釧路信用組合(釧路市)は19日、金融機能強化法に基づいて公的資金80億円を12月12日に受け入れると発表した。公的資金で自己資本を充実させ繰越損失を一掃、同資金受け入れのために策定した経営強化計画に基づき中小企業向け融資を増やす。(写真は、釧路信用組合本店)
同信組は、信組の全国組織である全国信用協同組合連合会(全信組連)から2010年に30億円、11年に40億円の資本支援を受けている。11年3月期 までは4期連続赤字だったが、これらの支援を受けた12年3月期に5期ぶりに黒字転換、13年3月期は1億1500万円、14年3月期も1億6900万円 の黒字を確保している。
しかし、14年3月期も23億4300万円繰越損失が残っているため、リスク管理を取って積極的な融資を行うには自己資本の一段の充実が欠かせなかった。
同信組の岩田豊理事長は、今年1月に信用組合業界の全信組連と協議、公的資金注入を検討することを明らかにしていた。注入スキームは、まず釧路信組が発行する優先出資証券を全信組連が引き受け、全信組連の信託受益権を金融庁が買い取るもの。

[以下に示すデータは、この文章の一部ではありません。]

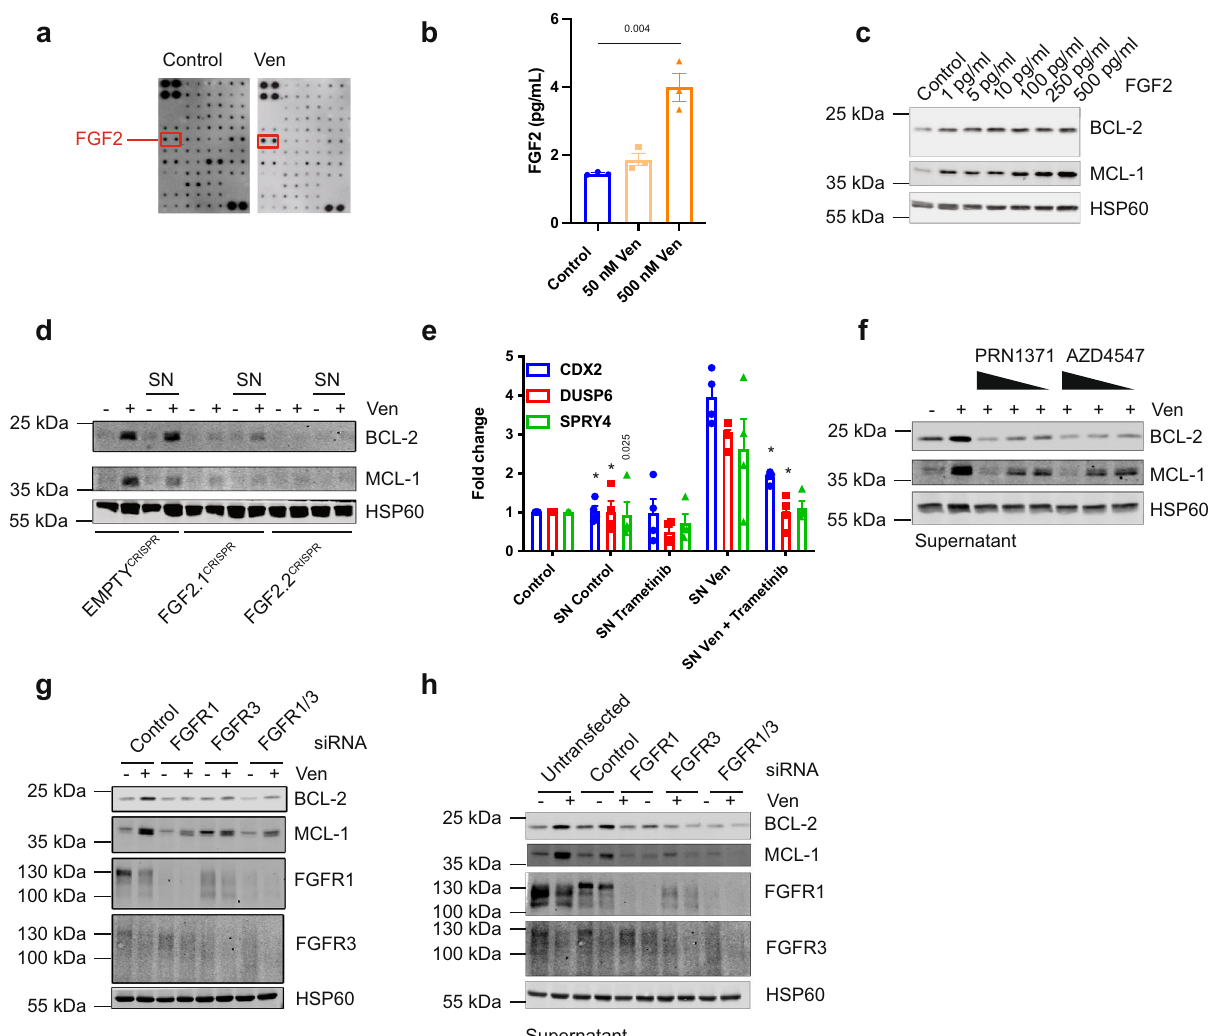
Fig. 4 FGF signalling mediates non-cell autonomous upregulation of BCL-2 proteins. a A growth factor membrane ligand array was probed with supernatant from control or venetoclax treated HeLa tBID2A cells. Spots for FGF2 are indicated. b Levels of FGF2 were determined in supernatant from control or venetoclax treated HeLa tBID2A cells by ELISA. n = 3 independent experiments; mean values ± s.e.m.; unpaired, two-sided t -test. c HeLa tBID2A cells were treated with recombinant FGF2, harvested after 6 h and protein expression analysed by western blot (representative blot of three independent repeats). d Control or FGF2 CRISPR HeLa tBID2A cells were directly treated with venetoclax or the respective supernatant for 48 h as indicated before harvesting and analysis of protein expression by western blot (representative blot of three independent repeats). e Supernatant from untreated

優先出資額(注入額)は80億円で、同信組は経営強化計画に基づいて中小企業向け融資を増やしていく。具体的には北洋銀出身の荒川武志常勤理事を中心に営業推進体制を強化、道東地域の観光客誘致のため関係機関と道央圏で観光プロモーション行ったり、地域の食材を集めたフードフェアの開催、生産者と2次、3次業者のビジネスマッチングによって6次産業化などを支援する。
同計画の実行で、コア業務純益を2015年3月期に1億7900万円、17年3月期には2億300万円に引き上げる。自己資本比率は、14年3月期の8・95%から15年3月期は28・77%、17年3月期は29・00%を予定している。
また、中小企業向け貸出しは、14年3月期に286億8500万円だったが、17年3月期には309億円に拡大、中小企業向け貸出比率を0・80%、額にして22億1500万円増やす。